- GIVEN TEXT:
====================

Some time ago I asked why we talk about nodes in PS trees as mothers and
daughters, with three sub-questions as the agenda:
 
 
Q1 Why family relations at all, given that `daughters' are *parts* of their
`mothers'?
Q2 Why female?
Q3 Why family relations at all, given that people have two parents, not just
one?
 
Thanks to the people listed at the end of this message for their answers.
 
 
 
Q1 Why family relations at all?
 
 
No clear answer to this, but one message assumed I was talking about
historical trees, which raises the obvious possibility that linguists
looking for syntactic diagramming techniques knew about trees for showing
language `families' in historical linguistics and took them over. However,
maybe Chomsky invented trees (sharing this distinction with
Tesnie`re, who used the trees in a much more obvious way for dependencies
rather than for part-whole relations). If so, maybe he got them from graph
theory in maths? I'm out of my depth.

====================

- LISTED RECORDS:
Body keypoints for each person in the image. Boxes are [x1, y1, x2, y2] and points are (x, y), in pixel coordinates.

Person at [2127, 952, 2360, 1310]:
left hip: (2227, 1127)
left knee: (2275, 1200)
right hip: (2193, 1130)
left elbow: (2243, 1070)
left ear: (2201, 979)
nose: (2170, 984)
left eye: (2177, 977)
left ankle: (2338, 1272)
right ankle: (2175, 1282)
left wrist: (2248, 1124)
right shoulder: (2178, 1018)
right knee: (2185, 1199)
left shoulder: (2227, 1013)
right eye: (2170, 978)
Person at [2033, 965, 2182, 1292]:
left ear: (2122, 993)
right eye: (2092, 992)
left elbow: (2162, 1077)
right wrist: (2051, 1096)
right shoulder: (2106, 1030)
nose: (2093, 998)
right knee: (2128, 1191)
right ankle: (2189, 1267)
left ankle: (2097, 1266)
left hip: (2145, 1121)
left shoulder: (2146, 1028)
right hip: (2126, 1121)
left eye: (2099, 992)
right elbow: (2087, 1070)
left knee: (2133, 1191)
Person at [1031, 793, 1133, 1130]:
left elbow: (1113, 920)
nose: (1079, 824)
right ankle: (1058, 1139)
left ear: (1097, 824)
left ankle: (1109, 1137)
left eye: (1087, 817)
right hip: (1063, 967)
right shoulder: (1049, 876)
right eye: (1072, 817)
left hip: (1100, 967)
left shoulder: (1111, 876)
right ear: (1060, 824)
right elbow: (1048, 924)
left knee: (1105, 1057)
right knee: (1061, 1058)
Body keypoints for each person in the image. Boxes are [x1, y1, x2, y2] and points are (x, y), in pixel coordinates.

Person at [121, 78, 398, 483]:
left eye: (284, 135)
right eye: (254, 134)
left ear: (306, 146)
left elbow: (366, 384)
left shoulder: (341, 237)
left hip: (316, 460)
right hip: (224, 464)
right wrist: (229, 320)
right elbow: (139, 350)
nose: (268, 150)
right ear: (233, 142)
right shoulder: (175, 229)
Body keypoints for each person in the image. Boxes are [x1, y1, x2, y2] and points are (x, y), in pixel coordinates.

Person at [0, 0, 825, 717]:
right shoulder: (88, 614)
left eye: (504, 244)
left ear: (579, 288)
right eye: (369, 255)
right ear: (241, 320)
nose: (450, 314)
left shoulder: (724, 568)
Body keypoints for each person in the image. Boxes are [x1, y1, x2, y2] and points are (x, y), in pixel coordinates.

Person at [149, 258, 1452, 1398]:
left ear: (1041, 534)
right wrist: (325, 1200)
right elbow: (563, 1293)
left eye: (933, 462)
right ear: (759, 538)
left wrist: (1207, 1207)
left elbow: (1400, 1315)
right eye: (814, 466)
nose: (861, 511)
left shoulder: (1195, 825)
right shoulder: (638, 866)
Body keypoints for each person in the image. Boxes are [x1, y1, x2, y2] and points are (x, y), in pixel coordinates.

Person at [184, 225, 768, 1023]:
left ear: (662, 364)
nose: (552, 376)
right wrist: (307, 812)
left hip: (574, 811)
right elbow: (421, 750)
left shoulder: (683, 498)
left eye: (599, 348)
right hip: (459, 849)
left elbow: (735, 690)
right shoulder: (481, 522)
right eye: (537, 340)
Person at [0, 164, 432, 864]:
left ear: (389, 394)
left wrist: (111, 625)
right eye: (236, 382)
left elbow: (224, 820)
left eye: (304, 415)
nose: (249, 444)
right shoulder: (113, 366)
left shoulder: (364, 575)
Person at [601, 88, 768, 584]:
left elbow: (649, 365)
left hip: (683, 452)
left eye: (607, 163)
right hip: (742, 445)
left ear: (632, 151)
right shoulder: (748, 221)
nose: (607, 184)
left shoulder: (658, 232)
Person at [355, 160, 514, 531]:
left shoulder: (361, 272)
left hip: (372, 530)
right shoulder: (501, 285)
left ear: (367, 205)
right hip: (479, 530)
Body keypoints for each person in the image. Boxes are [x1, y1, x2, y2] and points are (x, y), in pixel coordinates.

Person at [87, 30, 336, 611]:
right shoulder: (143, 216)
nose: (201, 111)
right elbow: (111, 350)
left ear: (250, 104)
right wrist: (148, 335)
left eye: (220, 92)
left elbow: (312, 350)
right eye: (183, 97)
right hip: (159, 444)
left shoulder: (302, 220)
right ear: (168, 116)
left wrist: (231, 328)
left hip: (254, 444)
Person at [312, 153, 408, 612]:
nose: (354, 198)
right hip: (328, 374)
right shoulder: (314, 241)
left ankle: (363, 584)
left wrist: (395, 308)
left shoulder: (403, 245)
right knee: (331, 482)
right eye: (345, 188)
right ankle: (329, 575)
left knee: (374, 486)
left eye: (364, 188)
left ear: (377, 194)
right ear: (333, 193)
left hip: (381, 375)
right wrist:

====================

- ASSIGNMENT A: In the message on why tree nodes are called mothers and daughters, what kind of trees did one reply assume the writer was talking about?
- ASSIGNMENT B: Carry on the message about mother and daughter names for tree nodes from the point where it stops.

- WRITTEN ANSWER A: Historical trees.

- WRITTEN ANSWER B:
 
 
Q2 Why female?
 
 
It turns out that we linguists are out of step with mathematicians and
computer-scientists, who generally use sex-neutral terminology (parent,
child), or even male terms (father, son), but apparently *never* female
terms. (I was sent a hair-raising quote from a standard computer-science
text which justifies the male terms as `more professional' than female would
be ...) I wonder why we've opted for female terms. One suggestion is that
most of us are indeed female (unlike mathematicians and computer
scientists). Another possibility is, again, that we got it from historical
linguistics. Where did they get it from? Maybe from the fact that the word
for `language' is feminine in familiar languages (German and Romance)? I'm
out of my depth again.
 
Q3 Why just one parent?
 
 
This doesn't seem very interesting, though some people thought it might have
something to do with microorganisms that skipped the sex bit.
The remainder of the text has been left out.